We are here today because in 500 days the Invictus Games will be held in one of the most sport mad countries and iconic cities in the world. As Founding Patron of the Invictus Games Foundation, I am so pleased that Australia and New South Wales will be taking on the Invictus baton from Canada and Toronto.

As Australians know better than anyone, sport has an unparalleled ability to bring people together; for those recovering from injury it has the ability to re-focus the mind, to bring a sense of purpose and boost self-confidence. The benefits which come from sport goes beyond the individual, it positively impacts their family too. I know all of you here today would agree that sport can change, and in some cases, save lives.

Invictus also reminds us all of the amazing contribution that our servicemen, women and veterans make. You need look no further than the remarkable sportsmanship showed by Mark Urquhart at the Invictus Games in Orlando last year; Mark sacrificed his gold on the track to push his fellow competitor Stephen Simmons from the USA into first place – simply because he felt Stephen deserved it more.

Sydney will soon be the custodian of the Invictus spirit and the focus for hundreds of men and women using the Invictus Games to motivate their recovery from physical and mental injuries.

I know that people across the country – from Perth to Sydney, from Darwin to Adelaide – will embrace the Invictus Games and show their support for competitors from their local towns and right across the country. I have no doubt that the Sydney public will make these games their own. I can promise that when they do, they will witness the very best of human spirit – courage, inspiration and defiance – on the track, on the court and in the pool. Competitors who give their all to cross the line first, but will then use what breath they have left to encourage others to achieve their own goals.

In these challenging times, we can all benefit from positive and inspiring stories from which to draw strength. The Invictus Games shows us that it is possible to overcome adversity, and that the impossible is possible, if you have the will. This spirit, championed by the games, extends far beyond the competition; when a bomb left a number of people with life-changing injuries in Manchester last month, wounded veterans, including Invictus team members, immediately offered themselves up to provide advice and support to the victims through their recovery process. The commitment to serve is ingrained in every member of the Armed Forces and is the embodiment of the Invictus spirit.
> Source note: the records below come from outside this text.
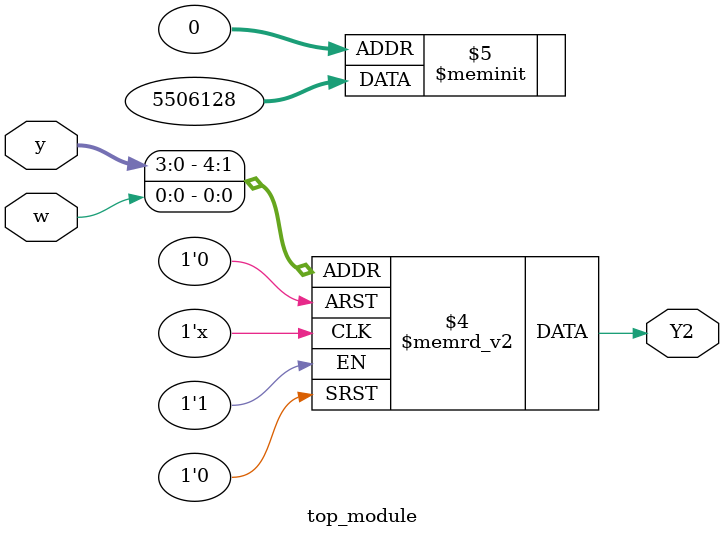
<source format=sv>
module top_module(
	input [3:0] y,
	input w,
	output reg Y2);

	always @(*) begin
                case ({y, w})
                        {4'h0, 1'b0}, {4'h1, 1'b0}, {4'h4, 1'b0}, {4'h6, 1'b0}, {4'h7, 1'b0}, {4'h8, 1'b0}: Y2 = 0;
                        {4'h2, 1'b0}, {4'h3, 1'b0}, {4'h5, 1'b0}, {4'h9, 1'b0}, {4'ha, 1'b0}, {4'hb, 1'b0}: Y2 = 1;
                        default: Y2 = 0;
                endcase
	end
	
endmodule

</source>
I know you will all agree with me that, the men and women of our Armed Forces and veteran community do not need our sympathy, in fact that is the last thing they want, but they do deserve the upmost respect and an opportunity to play a valued role in our communities. Duty and service is in their blood. The Invictus Games provides the launch pad from which they can fulfil these aspirations.

I know those of you here today and many people who see coverage of this launch will join me in creating a life-changing atmosphere for the competitors, family members and spectators alike.

The Invictus Games are coming to Australia – game on down under.